Gourley told me about opening stadiums ahead of policy speeches from the junior senator from Vermont, “putting a strategy around it, it doesn’t make sense … I’m here because when I went out to Bernie rallies, I saw union workers, I saw old folks, I saw young folks, I saw America.”
He added, “I don’t identify with these politicians, that’s not who I am. There’s no part of me that puts an about and says ‘yup, I align with 100 percent of what this person believes.’”
And that’s the exact kind of notion you might hope to hear from a musician playing the soundtrack to a political moment. The idea isn’t to align with a politician on every note, just knowing the politician is playing the same song is enough.
And so I called a deputy campaign manager for Bernie, Ari Rabin-Havt who detailed the candidate’s personal connection with the music played alongside him at rallies. Rabin-Havt said, “Bernie is very insistent that every rally has music … and that was something Bernie wanted at every event. It’s a question that he would always ask, was ‘who’s the band, what are they?”
Asked about how the events came together, Rabin-Havt told me about how Bernie met Brandi Carlile by chance at an airport and gave him a number. She later played at a rally in Vermont.
“When [Sanders] met Cardi B for the first time,” Rabin-Havt says. “The meeting ended and he just was like ‘wow, she is really smart. She understands how to communicate better than any politician. She understands raw communication better than any politician’ was kind of his reaction to meeting her for the first time.”

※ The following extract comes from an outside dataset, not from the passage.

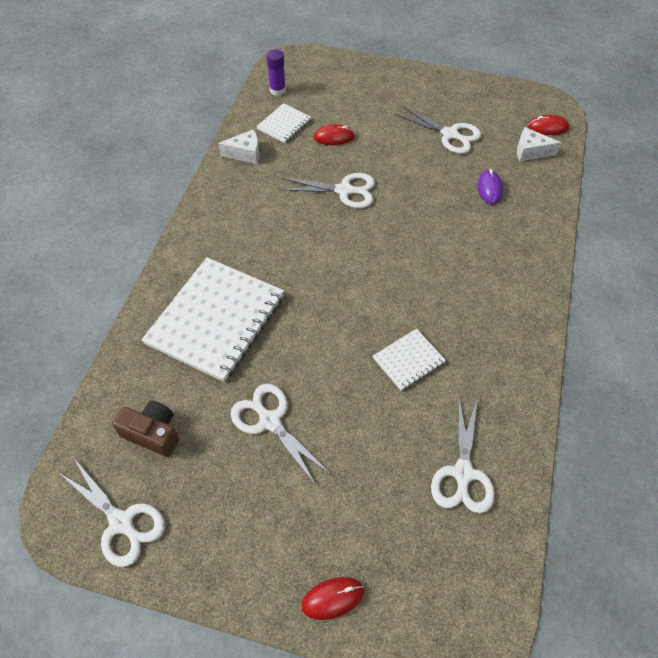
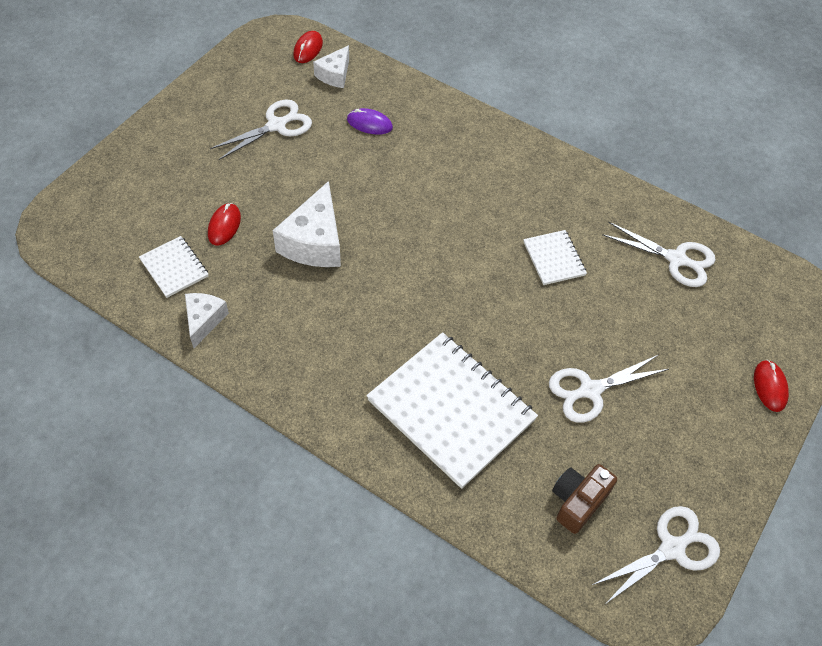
camera: 75 degrees left, 0 degrees up
(277, 90) = (105, 257): purple glue stick -> none
(344, 190) = (314, 242): white scissors -> white cheese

“We literally changed a flight, we shifted an entire schedule so Bernie could meet up with Ariana Grande,” Rabin-Havt says.
Once the pandemic struck and rallies were forgoed, campaigns got creative. Usually, they pushed livestreams. One of the groups that was most successful at this was Headcount, a nonpartisan group working to register voters. I’ve written about them before, during their voter registration drives at the Firefly Music Festival in Delaware, and so I called them again. They told me that they quickly began holding contests designed that if people checked their voter registration status, through their website — over 700,000 people did — they would be entered for a chance for a video chat with their favorite artists. The first big artists to step in were Camilla Cabello and Dave Matthews Band.
When the music stopped
There were some very-2020 twists in the final weeks of the election season, Donald Trump bashing Lady Gaga and hoping to tie her to a supposed anti-fracking Joe Biden agenda. Lil Wayne announcing a meeting with Donald Trump which was interpreted in the press as an endorsement of the president.
The biggest story of the cycle, though, is Taylor Swift. Not only because she has been previously apolitical, but because an entire generation of the blue-collar children of Americans grew up with T. Swift. In middle-of-nowhere places like central Pennsylvania and Swift passed constantly through a lot of our lives. Some remember Swift’s first album playing on the country stations in the backs of pickup trucks surrounding bonfires. Others recall teenage diary ballads like Teardrops on My Guitar on repeat in every grocery store and middle school dance for a decade. There are still many perfectly sized, if small to us city slickers, towns in that part of the state where you can toss a can of Rolling Rock and hit somebody who grew up with the pop star.
At the end of the cycle, Swift cut a song for an ad put out first (at least on Twitter) by Congressman Eric Swalwell of California. I texted Swalwell about a question I had, admittedly a slanted one, about how Taylor Swift was the random and yet representative superstar for a generation of Americans and he texted back “Yes!”
Maybe that hypothesis tracks and maybe there is a soundtrack to the moment, a tinkling piano in the next apartment. A bottle of Rolling Rock falling out of a pickup. Maybe not.